When pharmacists practice in value-based care settings, their impact on arrhythmia management expands far beyond medication dispensing, according to Lindsey Valenzuela, PharmD, APh, BCACP, vice president of population health integration at Desert Oasis Healthcare.

Valenzuela told The American Journal of Managed Care® (AJMC®) that pharmacist-run clinics and team-based medication management can reduce errors, close care gaps, and improve patient satisfaction. She stressed that this is extra beneficial to women managing multiple health conditions and caregiving responsibilities.

This transcript has been lightly edited; captions were auto-generated.

Transcript

Where do you see pharmacists adding the most value in arrhythmia management for women, especially when addressing medication adherence, anticoagulation safety, or transitions of care?

I really think value-based care environments are the perfect opportunity for pharmacists.

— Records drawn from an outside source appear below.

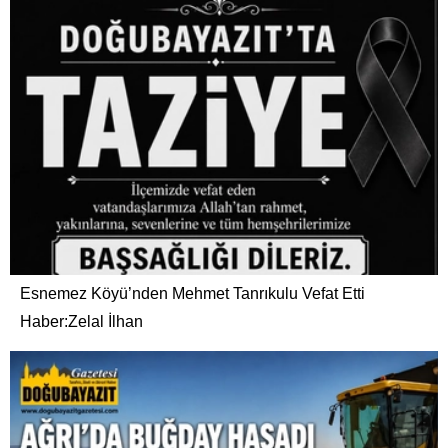
Esnemez Köyü’nden Mehmet Tanrıkulu Vefat Etti
Haber:Zelal İlhan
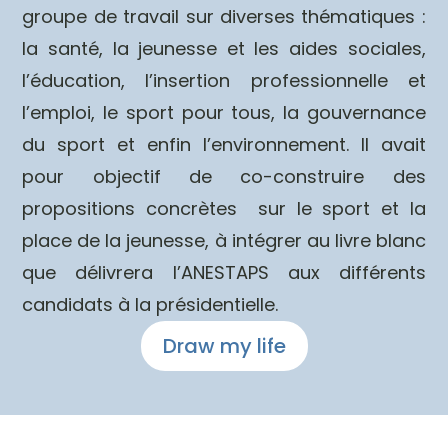
groupe de travail sur diverses thématiques :
la santé, la jeunesse et les aides sociales,
l’éducation, l’insertion professionnelle et
l’emploi, le sport pour tous, la gouvernance
du sport et enfin l’environnement. Il avait
pour objectif de co-construire des
propositions concrètes sur le sport et la
place de la jeunesse, à intégrer au livre blanc
que délivrera l’ANESTAPS aux différents
candidats à la présidentielle.
Draw my life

Our organization has existed in full risk capitation value-based care for 45 years, and this sort of risk payment model allows the organization to make decisions on how they use their reimbursement to support their patients.

Our organization has decided that clinical pharmacists managing chronic diseases, independent of the physicians but in collaboration with them, makes a lot of sense for reducing costs, things like ER [emergency room] and acute care utilizations, improvement in outcomes, improvement in quality measures, and also patient satisfaction.

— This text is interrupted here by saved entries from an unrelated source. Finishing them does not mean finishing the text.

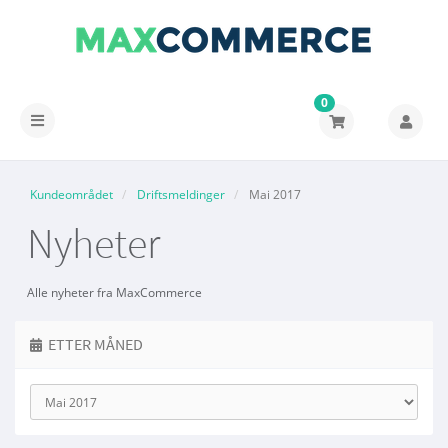
0
Bytt
navigasjon
Kundeområdet
Driftsmeldinger
Mai 2017
Nyheter
Alle nyheter fra MaxCommerce
ETTER MÅNED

You mentioned anticoagulation safety—that was our first clinic that we started 20 years ago. Physicians were very comfortable with us managing anticoagulation, but really it was the first opportunity for us to contain all of the risks of medications in 1 clinic. And since that time, our pharmacists have moved on to managing cardiometabolic disorders, pulmonary diseases like COPD [chronic obstructive pulmonary disease] and asthma, managing poststroke heart failure, AFib [atrial fibrillation]. And what you notice about all of these is they all overlap.

When you have amazing pharmacists in your team who can manage multiple layers of these disease states—they have diabetes, but they also have had a stroke, and they've got AFib—you can have a single pharmacist who's really helping to manage those disease states. The patient is talking to 1 person; the physician is familiar with 1 person. You're really getting somebody looking at that holistic medication view, and it reduces the risks of errors. And it also allows for greater transition of care.

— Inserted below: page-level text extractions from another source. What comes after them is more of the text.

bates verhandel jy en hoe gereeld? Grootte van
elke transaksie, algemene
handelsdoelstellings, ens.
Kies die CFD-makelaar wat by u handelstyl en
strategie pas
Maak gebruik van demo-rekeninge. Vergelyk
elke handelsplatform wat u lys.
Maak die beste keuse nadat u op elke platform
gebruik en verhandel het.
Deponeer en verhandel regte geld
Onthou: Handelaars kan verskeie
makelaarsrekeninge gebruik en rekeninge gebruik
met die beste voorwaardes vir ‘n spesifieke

While we don't want patients to be using the hospital, we know that when that happens, the pharmacist can take in the information from what happened in the hospital, knowing what happened on the outpatient before they got there, and make sure that the transition of care is safe, the patient is aware of changes, the primary care is aware and sharing that information. And we know that a lot of these errors impact women more than they impact other parts of the population.

Women are afflicted with numerous factors in our society that may not impact men; they're more likely to forgo care to provide care for their family; they're often providing care for their own children while also providing caregiving for their aging parents. And I think pharmacists in these areas are able to provide an elongated dialogue with women to really understand those barriers, because if you understand the barriers why somebody may not be accessing care or it may not be easy for them, you can provide answers. Those might be financial pressures or those social limitations.

We can provide that advocacy within the health care system. And we actually provide our pharmacist services completely for free, which you can do in a value-based system when you've decided that the outcome from providing these services is so great that we don't want cost to be a barrier to anybody using those services.

Value-based [care] gives pharmacists really an opportunity to practice at the top of their license in a myriad of different disease states to support the health care team. And, in value-based care, you can do it in a way that makes it available to the entire population, not just women, not just different racial groups or socioeconomic groups, but everyone.